Our algorithm is designed to become more precise with time, so here are the results by excluding the anomalies detected in the first week after we enabled the anomaly detection:
Anomalies of all criticalities: Recall : 0.999 Precision: 0.29 F1: 0.45
Only critical anomalies: Recall: 0.997 Precision: 0.34 F1: 0.51
Relabeling To illustrate how we have relabeled that data we are going to focus on a single variable of machine-1-1.
These are the training data for this variable:
We could already challenge the statement that these data are anomaly free since we can see the spike at the beginning of the dataset (a bit before 5000) and the increase in value in the second half. These two changes can strictly speaking be consider anomalies, if we do not have the context of how a user would define an anomaly.

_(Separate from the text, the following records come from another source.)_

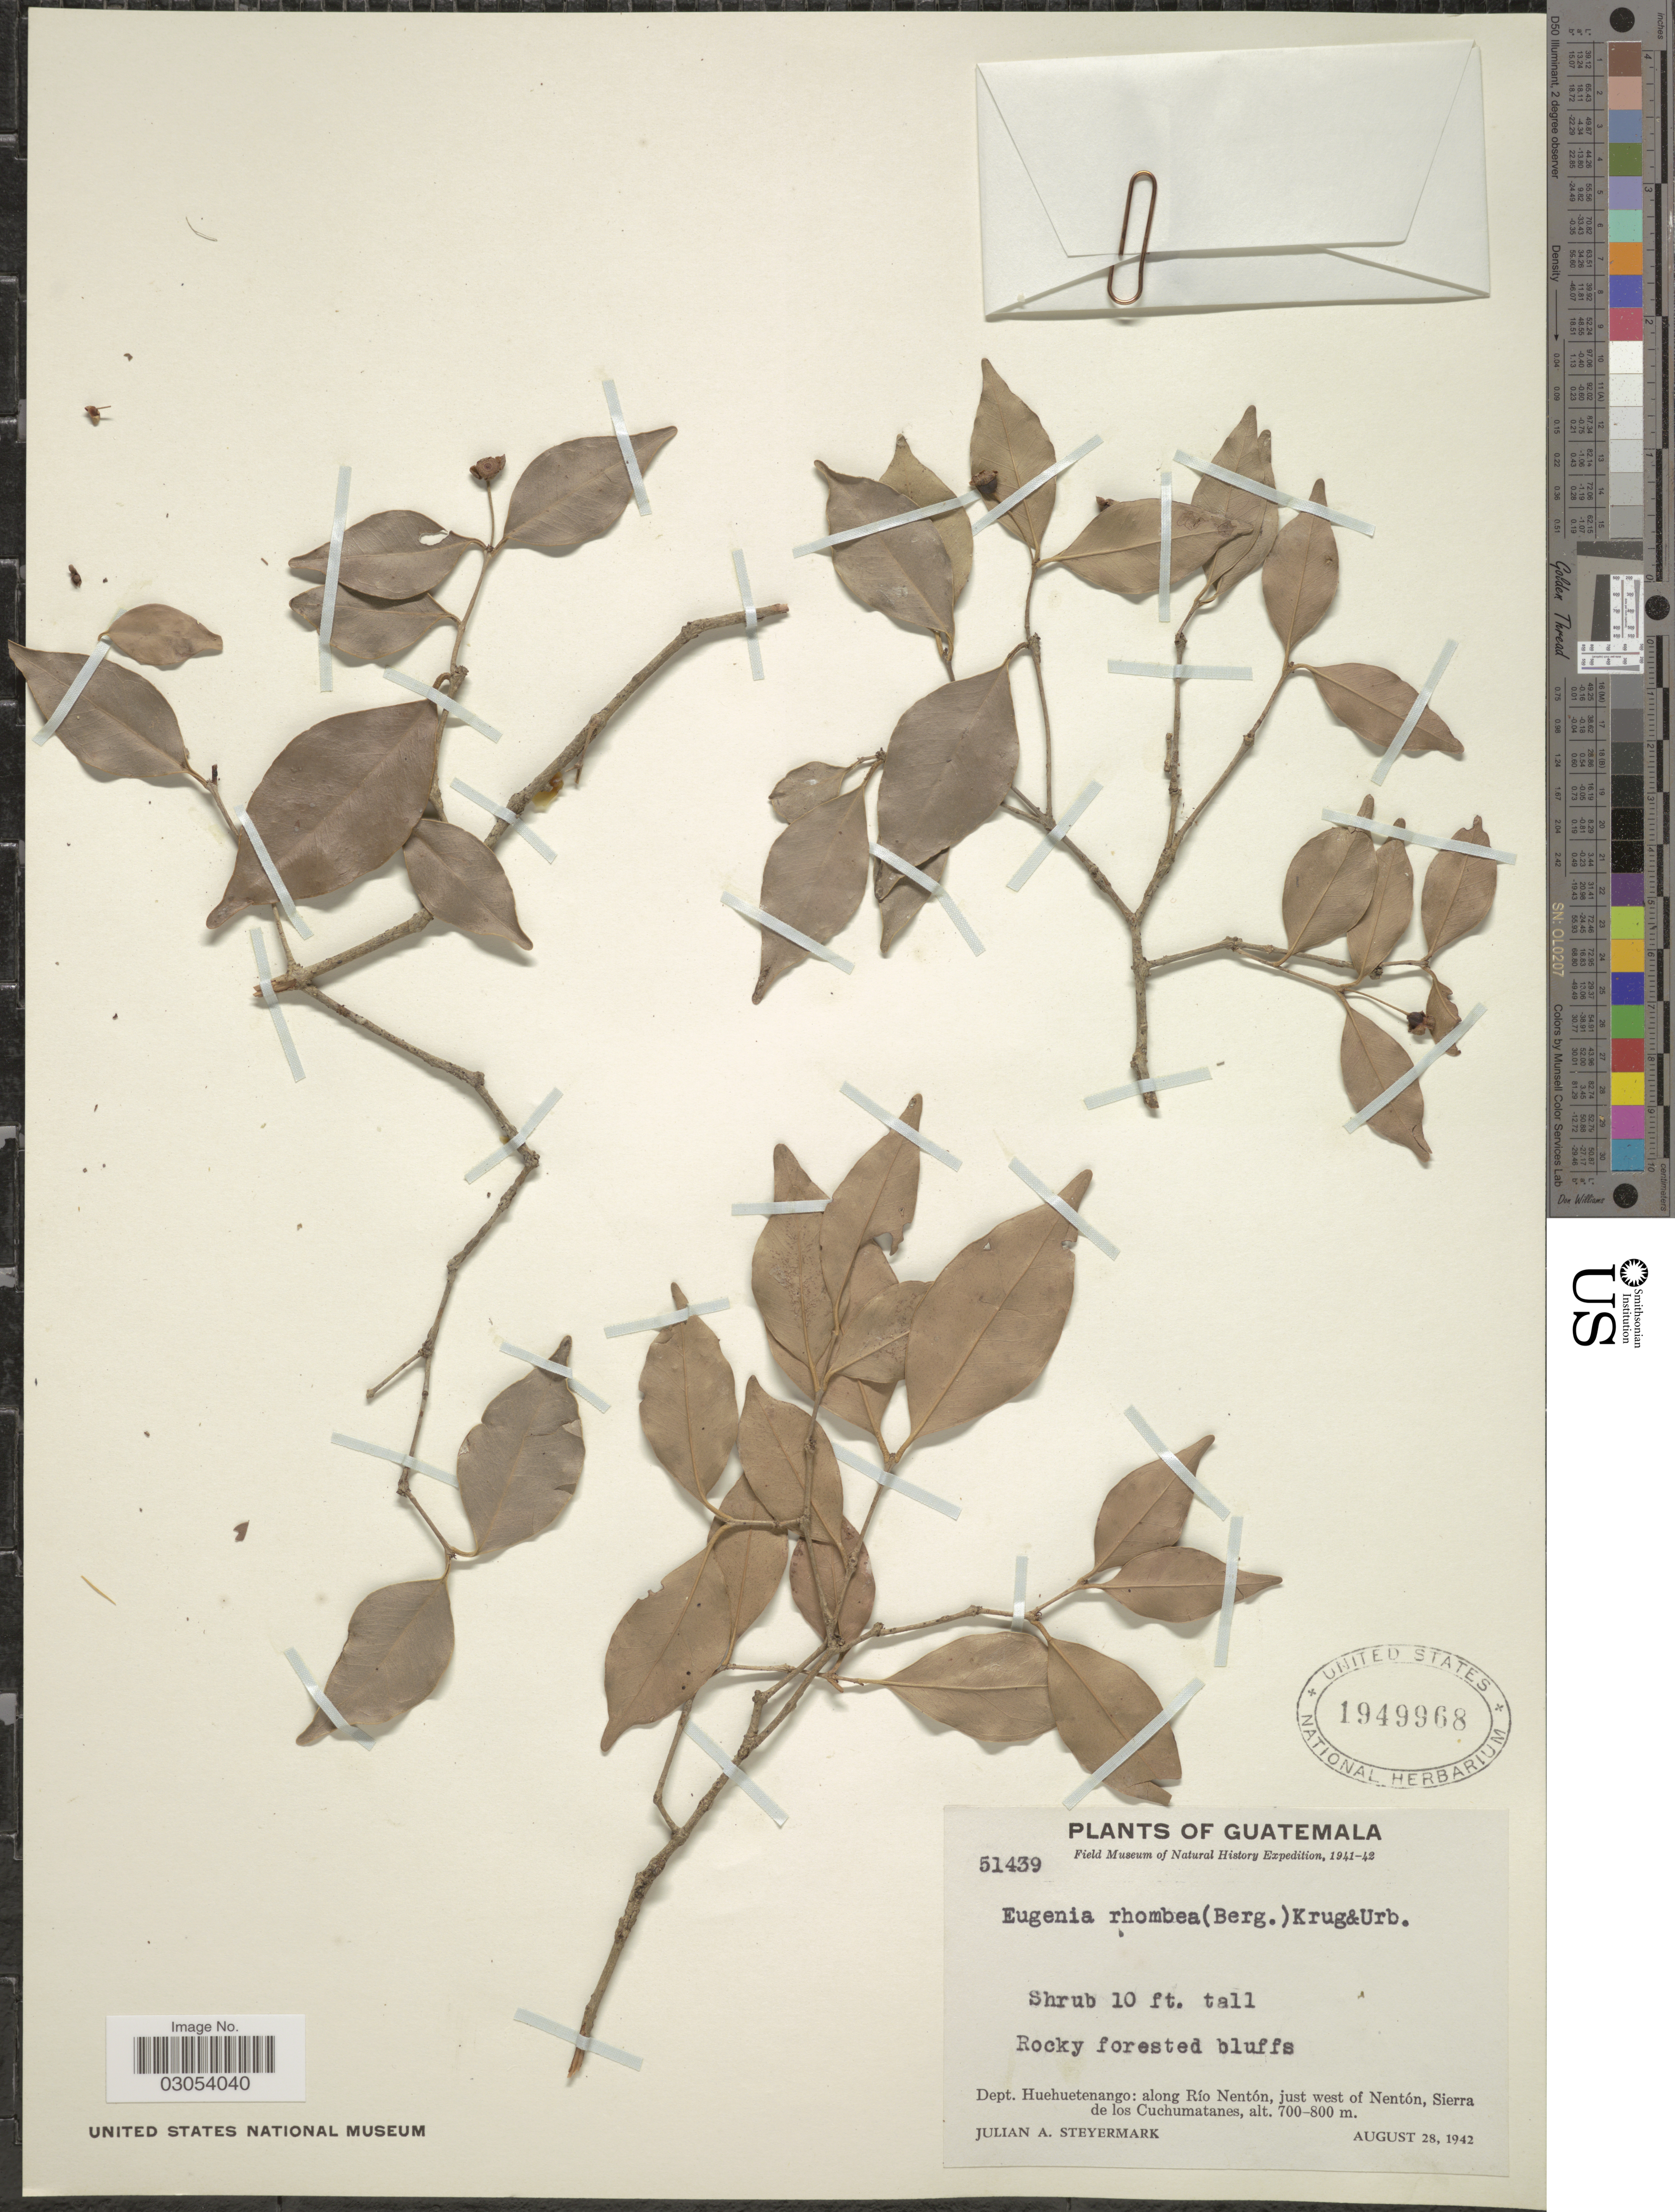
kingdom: Plantae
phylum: Tracheophyta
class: Magnoliopsida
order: Myrtales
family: Myrtaceae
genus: Eugenia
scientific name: Eugenia rhombea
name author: (O. Berg) Krug & Urb.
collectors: J. Steyermark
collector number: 51439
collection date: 1942-08-28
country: Guatemala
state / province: Huehuetenango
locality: along Río Nentón, just west of Nentón, Sierra de los Cuchumatanes.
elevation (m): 700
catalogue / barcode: US 1949968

Notice that the metric never went above about 0.5, and most of the time was way below that value.
These are the test data for which data are labelled:
Let’s zoom in and circle the labelled anomalies in red:
In the following image you see the anomalies that I relabeled (in yellow)
The first relabeled anomaly is because usually for this metric the values in second half of the day do not exceed so much those in the the first half of the day, the other three are because the picks have a higher value than previously observed.
The last two anomalies are identified because even if they had some similarities with the anomalies seen previously they had a way more oscillatory behavior.
Similar relabeling was done for all the variables of machine-1-1
Results for the relabeled data Anomalies of all criticalities: Recall : 1 Precision: 0.50 F1: 0.67
Only critical anomalies: Recall : 0.999 Precision: 0.52 F1: 0.68 And if we consider the performance after one week the anomaly detection is enabled: Anomalies of all criticalities: Recall: 1 Precision: 0.68 F1: 0.81
Only critical anomalies: Recall: 0.999 Precision: 0.76 F1: 0.86
Conclusion
Eyer's algorithm consistently excels in recall, meaning it successfully captures all labelled anomalies in both the original and relabeled datasets. While precision and F1 scores were lower with the original labels, they improved significantly after relabeling. This is a partial test and a wider range of data and labelled data is necessary in order to further asses Eyer’s algorithm. The strong performance of our algorithm on this data confirms its effectiveness in handling datasets with a high degree of cyclicality, as seen in the considered metrics that displayed clear daily cyclical patterns. The analysis presented in this note is a single node analysis, but Eyer can build alerts across multiple nodes. In the future we will use multiple nodes datasets.